#### Testo mostrato ####

Le parole sono potenti, il bisogno umano di definire le cose fisiche e non è impellente, e le parole vengono utilizzare con accezioni differenti, nel caso di “femminista” intesa come “la donna arrabbiata”.
Abbiamo superato il periodo in cui per femminista era intesa una donna che rivendicava la parità fra i sessi e l’emancipazione della donna. Oggi l’ambito è molto più ampio, mantenerci radicati ad una definizione con il mondo che cambia quotidianamente è illusorio.
Io credo che questo sia il momento più bello per essere un/una femminista.
Siamo collegati da una necessità di cambiamento nella visione sociale dell’essere umano femminile e non solo.
Oggi si tratta di vederci come esseri umani e di essere trattati con la stessa dignità.

Il movimento “Women’s march” in USA ha avuto un fortissimo impatto mediatico e politico. Le donne in USA oggi si stanno presentando, in numeri mai visti, per le elezioni politiche che vanno dai seggi locali a quelli del senato.
Qui in Italia il movimento “Non una di meno” ha prodotto “Abbiamo un piano. Piano femminista contro la violenza maschile sulle donne e la violenza di genere.” .
Laura Boldrini ha riempito la Camera di donne giorno 25 novembre per la giornata internazionale contro la violenza sulle donne.
Questi non devono essere eventi sporadici nel nostro paese, le Camere dovrebbero avere una percentuale maggiore di donne sedute. Donne competenti si intende, come d’altronde deve essere per gli uomini.
Rendermi conto che solo 12 anni fa è stato varato il dlgs. confluito poi nel Codice delle pari opportunità uomo donna mi ha infastidito e scoraggiata ma il cambiamento sta soffiando anche qui.

 

Quando ad ottobre 2017 si è scatenata la bufera Weinstein, ero scettica sull’effetto mediatico che avrebbe avuto in Italia ma subito è stato rimpiazzato da una forte rabbia per il modo in cui Asia Argento è stata trattata ed apostrofata.
Perché Asia Argento è una donna come tante, per alcuni indicata come fortunata sotto l’aspetto economico-sociale, ma è una donna in primis che ha subito quello che molte, moltissime altre italiane subiscono quotidianamente.
Mi ha fatto arrabbiare il fatto che alcune donne l’abbiano criticata e le sue colleghe non l’abbiano sostenuta come è successo invece con Rose McGowan, Annabella Sciorra, Rosanna Arquette (la lista è veramente lunga).
E se gli italiani storcono il naso perché si tratta di questioni “contaminate” dagli stranieri, ci sono le testimonianze di diverse donne che lavoravano per “Non è la Rai”  che a 16/17 anni si sono ritrovate sbattute contro una porta, usate come regalo per figli di politici, le agenzie che le prostituivano (perché questo facevano). Sapere che dietro certi ingegni c’erano alcune volte altre donne sdegna e irrita.

#### Elenco dati ####

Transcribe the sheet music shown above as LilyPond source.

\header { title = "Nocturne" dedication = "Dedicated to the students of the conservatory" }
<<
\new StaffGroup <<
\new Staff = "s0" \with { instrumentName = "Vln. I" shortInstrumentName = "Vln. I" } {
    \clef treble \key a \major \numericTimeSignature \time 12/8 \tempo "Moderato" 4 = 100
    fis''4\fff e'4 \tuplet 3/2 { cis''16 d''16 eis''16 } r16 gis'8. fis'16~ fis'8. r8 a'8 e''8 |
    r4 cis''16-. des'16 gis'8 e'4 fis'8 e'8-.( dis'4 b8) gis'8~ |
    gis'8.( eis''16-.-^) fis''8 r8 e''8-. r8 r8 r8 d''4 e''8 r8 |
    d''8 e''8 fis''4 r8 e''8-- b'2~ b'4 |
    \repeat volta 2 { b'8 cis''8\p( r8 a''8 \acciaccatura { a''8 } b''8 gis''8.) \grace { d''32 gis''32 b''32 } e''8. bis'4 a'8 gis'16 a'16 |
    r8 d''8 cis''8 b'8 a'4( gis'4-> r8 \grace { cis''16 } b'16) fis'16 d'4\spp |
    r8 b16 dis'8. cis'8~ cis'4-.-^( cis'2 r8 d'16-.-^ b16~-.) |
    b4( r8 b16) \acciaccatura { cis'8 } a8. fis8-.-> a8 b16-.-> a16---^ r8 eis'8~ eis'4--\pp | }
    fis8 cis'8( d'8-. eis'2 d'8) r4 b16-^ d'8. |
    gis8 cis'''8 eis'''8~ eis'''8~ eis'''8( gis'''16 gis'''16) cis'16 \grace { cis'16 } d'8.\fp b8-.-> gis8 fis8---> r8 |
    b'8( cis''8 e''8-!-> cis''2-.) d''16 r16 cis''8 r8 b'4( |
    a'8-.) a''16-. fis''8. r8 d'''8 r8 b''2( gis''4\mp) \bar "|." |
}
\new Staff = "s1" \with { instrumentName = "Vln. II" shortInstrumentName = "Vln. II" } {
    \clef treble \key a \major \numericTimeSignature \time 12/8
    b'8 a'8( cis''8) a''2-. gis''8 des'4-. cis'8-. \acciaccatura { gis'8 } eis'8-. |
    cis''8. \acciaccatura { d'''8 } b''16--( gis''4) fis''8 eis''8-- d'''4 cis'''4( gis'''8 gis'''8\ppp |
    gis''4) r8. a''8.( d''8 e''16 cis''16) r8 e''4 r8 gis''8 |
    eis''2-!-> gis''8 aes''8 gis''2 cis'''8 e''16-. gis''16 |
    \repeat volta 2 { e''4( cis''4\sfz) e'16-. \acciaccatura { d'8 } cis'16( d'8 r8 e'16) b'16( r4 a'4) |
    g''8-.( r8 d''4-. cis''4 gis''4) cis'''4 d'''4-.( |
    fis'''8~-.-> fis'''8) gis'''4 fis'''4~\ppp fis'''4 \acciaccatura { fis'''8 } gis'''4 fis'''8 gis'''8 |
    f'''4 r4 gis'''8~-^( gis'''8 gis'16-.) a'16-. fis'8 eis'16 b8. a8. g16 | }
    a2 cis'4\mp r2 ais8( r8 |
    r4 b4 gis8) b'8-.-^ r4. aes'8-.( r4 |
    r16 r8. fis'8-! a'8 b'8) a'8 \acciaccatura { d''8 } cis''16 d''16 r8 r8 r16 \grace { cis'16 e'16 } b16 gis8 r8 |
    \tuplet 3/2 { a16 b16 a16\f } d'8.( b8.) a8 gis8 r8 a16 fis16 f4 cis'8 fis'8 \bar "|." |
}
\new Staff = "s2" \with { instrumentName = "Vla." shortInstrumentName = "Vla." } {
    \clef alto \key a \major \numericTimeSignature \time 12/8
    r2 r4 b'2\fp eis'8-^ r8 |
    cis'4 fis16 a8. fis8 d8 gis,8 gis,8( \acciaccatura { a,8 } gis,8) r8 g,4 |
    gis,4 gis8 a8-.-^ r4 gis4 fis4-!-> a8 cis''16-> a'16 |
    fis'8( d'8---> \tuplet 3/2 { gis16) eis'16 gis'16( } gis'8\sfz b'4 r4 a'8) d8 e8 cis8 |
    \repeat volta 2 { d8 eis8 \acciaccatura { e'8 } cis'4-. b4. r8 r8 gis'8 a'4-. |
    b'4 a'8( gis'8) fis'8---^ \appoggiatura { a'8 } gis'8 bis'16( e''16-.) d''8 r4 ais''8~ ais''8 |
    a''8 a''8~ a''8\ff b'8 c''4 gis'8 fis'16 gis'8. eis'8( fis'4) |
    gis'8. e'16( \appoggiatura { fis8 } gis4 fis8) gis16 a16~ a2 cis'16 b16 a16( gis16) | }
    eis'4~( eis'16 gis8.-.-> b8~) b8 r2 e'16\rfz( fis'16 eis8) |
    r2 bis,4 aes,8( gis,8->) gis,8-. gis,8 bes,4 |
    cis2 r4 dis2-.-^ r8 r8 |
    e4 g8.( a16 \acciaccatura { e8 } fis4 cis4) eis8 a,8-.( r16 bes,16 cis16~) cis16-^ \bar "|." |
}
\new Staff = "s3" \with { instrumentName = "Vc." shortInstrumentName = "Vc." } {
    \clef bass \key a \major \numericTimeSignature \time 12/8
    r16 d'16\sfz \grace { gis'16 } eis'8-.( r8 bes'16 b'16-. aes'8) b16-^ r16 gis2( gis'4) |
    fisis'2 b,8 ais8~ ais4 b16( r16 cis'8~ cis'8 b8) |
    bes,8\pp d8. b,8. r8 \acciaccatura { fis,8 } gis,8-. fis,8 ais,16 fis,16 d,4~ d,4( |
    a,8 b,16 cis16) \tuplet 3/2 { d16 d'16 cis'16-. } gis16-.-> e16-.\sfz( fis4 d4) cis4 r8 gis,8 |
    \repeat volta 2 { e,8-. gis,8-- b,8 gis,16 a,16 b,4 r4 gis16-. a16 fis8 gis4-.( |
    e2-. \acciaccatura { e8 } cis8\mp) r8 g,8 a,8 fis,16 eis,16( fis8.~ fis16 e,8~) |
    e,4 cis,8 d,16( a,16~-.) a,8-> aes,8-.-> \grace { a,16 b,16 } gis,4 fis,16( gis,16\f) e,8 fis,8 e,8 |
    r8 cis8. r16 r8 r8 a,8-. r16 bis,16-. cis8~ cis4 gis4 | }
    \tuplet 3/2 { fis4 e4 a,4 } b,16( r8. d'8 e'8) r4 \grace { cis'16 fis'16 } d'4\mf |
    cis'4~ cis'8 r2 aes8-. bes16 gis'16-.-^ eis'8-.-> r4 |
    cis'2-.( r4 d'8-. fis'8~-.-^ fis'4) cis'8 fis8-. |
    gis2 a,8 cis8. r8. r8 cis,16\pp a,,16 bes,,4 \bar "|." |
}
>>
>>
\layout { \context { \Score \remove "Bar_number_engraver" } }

####

• Compito assegnato 1: Stampa senza modifiche il brano del testo sul femminismo che comincia con "Questi non devono" e va avanti fino a "soffiando anche qui.".
• Compito assegnato 2: Porta avanti il testo sul femminismo partendo dalla sua ultima frase.

• Risposta 1:
Questi non devono essere eventi sporadici nel nostro paese, le Camere dovrebbero avere una percentuale maggiore di donne sedute. Donne competenti si intende, come d’altronde deve essere per gli uomini.
Rendermi conto che solo 12 anni fa è stato varato il dlgs. confluito poi nel Codice delle pari opportunità uomo donna mi ha infastidito e scoraggiata ma il cambiamento sta soffiando anche qui.

• Risposta 2:
E coloro che si rifiutavano vedevano troncate le proprie carriere “hai ancora il rossetto? Non ti vedremo più cara.”.
Le donne dello spettacolo oggi sono i portavoce più potenti insieme ai politici.
In Italia è necessario che il dialogo sia quotidiano e forte, siamo un paese che ha memoria corta.
Asia Argento ha rotto il “glass ceiling” del silenzio in Italia una volta per tutte.

 

https://www.youtube.com/watch?v=VtUWs6muGzg

 

Io sono nata in una famiglia che non ha mai limitato le mie azioni perché femmina ma soprattutto sono cresciuta con una tribù di amiche che mi hanno sempre spalleggiato, se non fosse stato per loro alcune volte non avrei nemmeno provato esperienze.
Sono la mia forza e la mia continua sfida e rappresentano tutto quello che i legami fra donne significano.

Sono una privilegiata in questo paese e in questa città, me ne sono resa conto da troppo poco e questo mi fa arrabbiare ancora di più, per non essermi “svegliata” prima.
Il tempo per questa sonnolenza è scaduto.
Fin da piccole siamo abituate a far finta di non sentire i commenti e i fischi, di fare attenzione la sera tornando a casa, arriva poi l’età in cui bisogna far fronte alle avances fastidiose sul luogo di lavoro da parte dei capi e colleghi. Dal clima scolastico si viene catapultate in questo.
Certo gli abusi sessuali sono ben diversi da quelle che sono avances, ciò non toglie che alcune situazioni siano sgradevoli.
Un mondo al quale ci siamo abituate non vuol dire che sia giusto.

L’altro giorno con un’amica discutevamo del fatto che un ragazzo avesse detto ad un’altra amica, riferendosi al suo abbigliamento che , parafrasando, “si era vestita apposta per far avvicinare i maschi”.
Le ragazze si vestono in primis per sé e anche se il fine fosse altro ciò non giustifica l’altro genere ad arrogarsi il diritto di essere fastidioso ed insistente quando si mostra il disinteresse. Non ho mai visto in vita mia una ragazza insistere nei confronti di un ragazzo o dirgli che si era sistemato per attirare “le femmine”.
Sono sicura di non essere l’unica ragazza che quando mette una maglietta un po’ più scollata nota gli sguardi altrui, anche l’atteggiamento. Mi ha portato ad un istintivo senso di pudore che con difficoltà abbandono.
L’abbigliamento è espressione di sé, non un’autorizzazione per gli altri ad agire liberamente.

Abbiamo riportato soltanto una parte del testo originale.